Task statement >> Copy out every entry below with "decimals" switched to "decimal places" and all other text left unchanged, and omit the pictures from your answer.

Data shown >>
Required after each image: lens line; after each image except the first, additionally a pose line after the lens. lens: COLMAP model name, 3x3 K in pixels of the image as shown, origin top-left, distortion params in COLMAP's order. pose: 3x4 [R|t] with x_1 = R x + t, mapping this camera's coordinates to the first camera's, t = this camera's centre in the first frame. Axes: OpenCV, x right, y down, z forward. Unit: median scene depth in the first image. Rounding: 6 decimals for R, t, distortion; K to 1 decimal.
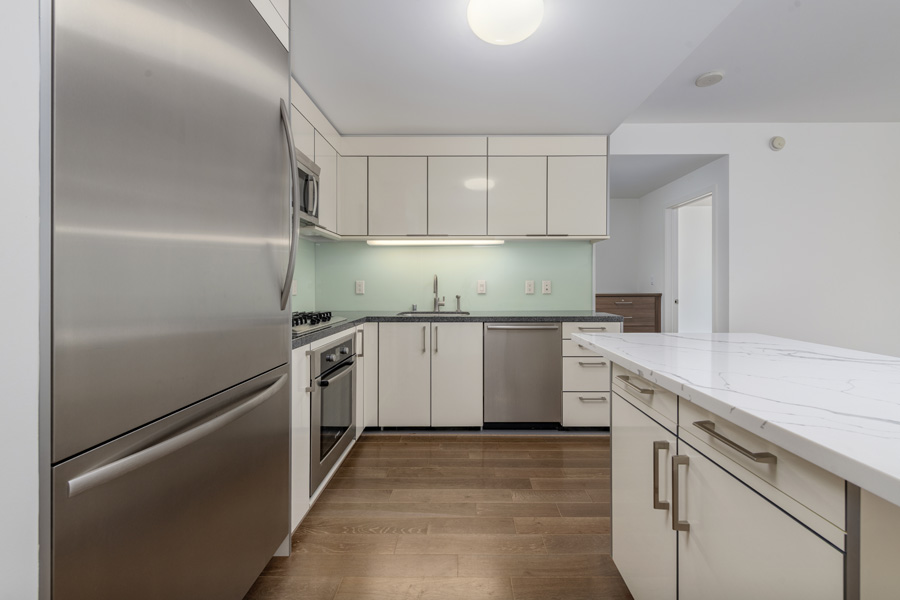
lens RADIAL K [[375.9, 0, 467.1], [0, 375.9, 285.0], [0, 0, 1]] dist [0.000880, 0.000106]
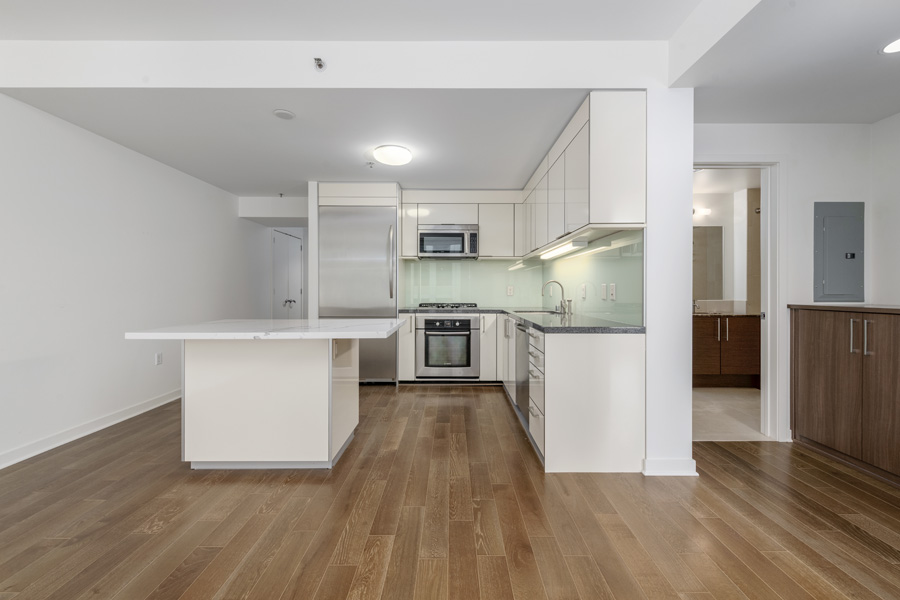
lens RADIAL K [[363.6, 0, 452.8], [0, 363.6, 292.0], [0, 0, 1]] dist [0.002814, 0.000517]
pose [[-0.017228, 0.007377, -0.999824, 1.065114], [0.001785, 0.999971, 0.007347, -0.000450], [0.999850, -0.001658, -0.017241, 0.705649]]
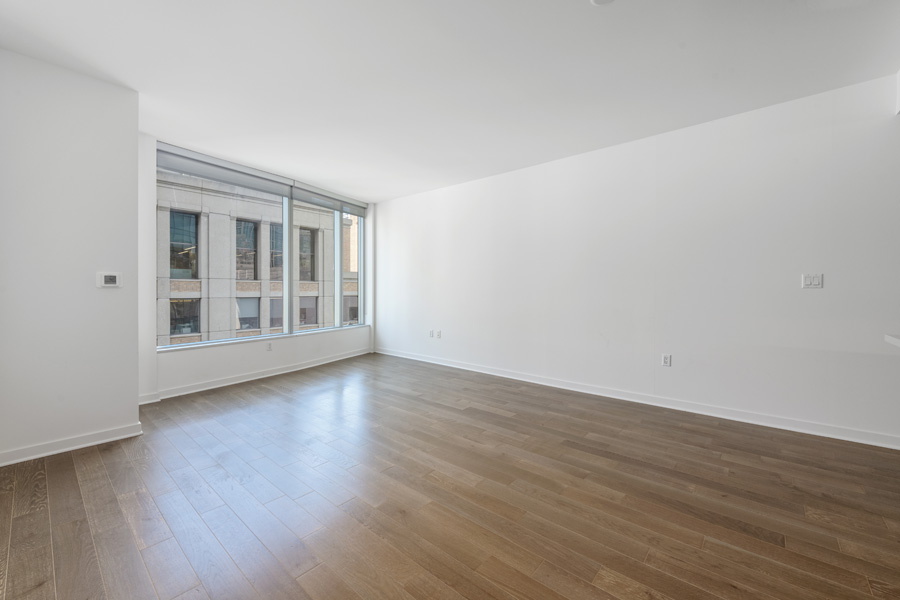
lens RADIAL K [[363.6, 0, 452.8], [0, 363.6, 292.0], [0, 0, 1]] dist [0.002814, 0.000517]
pose [[-0.746293, 0.001309, 0.665616, 0.580577], [0.001291, 0.999999, -0.000520, 0.002241], [-0.665616, 0.000471, -0.746294, 1.055242]]
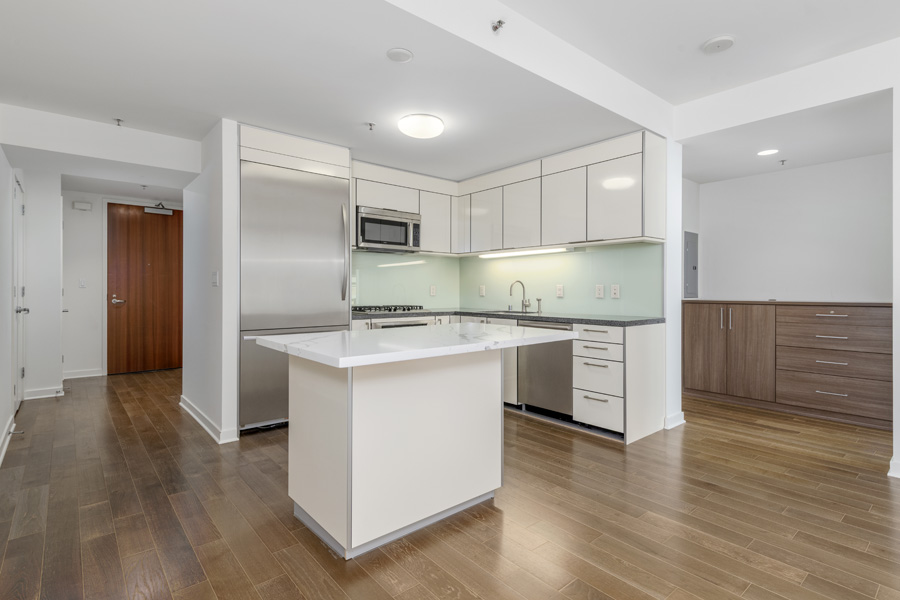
lens RADIAL K [[452.1, 0, 451.9], [0, 452.1, 292.1], [0, 0, 1]] dist [0.000801, -0.000226]
pose [[0.636850, 0.005130, -0.770971, 0.898365], [-0.001492, 0.999984, 0.005422, 0.001932], [0.770987, -0.002302, 0.636847, -0.083128]]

Solution for this exercise >>
Required after each image: lens line; after each image except the first, additionally a pose line after the lens. lens: COLMAP model name, 3x3 K in pixels of the image as shown, origin top-left, distortion params in COLMAP's order. pose: 3x4 [R|t] with x_1 = R x + t, mapping this camera's coordinates to the first camera's, t = this camera's centre in the first frame. Axes: OpenCV, x right, y down, z forward. Unit: median scene depth in the first image. Rounding: 6 decimal places for R, t, distortion; K to 1 decimal.
lens RADIAL K [[375.9, 0, 467.1], [0, 375.9, 285.0], [0, 0, 1]] dist [0.000880, 0.000106]
lens RADIAL K [[363.6, 0, 452.8], [0, 363.6, 292.0], [0, 0, 1]] dist [0.002814, 0.000517]
pose [[-0.017228, 0.007377, -0.999824, 1.065114], [0.001785, 0.999971, 0.007347, -0.000450], [0.999850, -0.001658, -0.017241, 0.705649]]
lens RADIAL K [[363.6, 0, 452.8], [0, 363.6, 292.0], [0, 0, 1]] dist [0.002814, 0.000517]
pose [[-0.746293, 0.001309, 0.665616, 0.580577], [0.001291, 0.999999, -0.000520, 0.002241], [-0.665616, 0.000471, -0.746294, 1.055242]]
lens RADIAL K [[452.1, 0, 451.9], [0, 452.1, 292.1], [0, 0, 1]] dist [0.000801, -0.000226]
pose [[0.636850, 0.005130, -0.770971, 0.898365], [-0.001492, 0.999984, 0.005422, 0.001932], [0.770987, -0.002302, 0.636847, -0.083128]]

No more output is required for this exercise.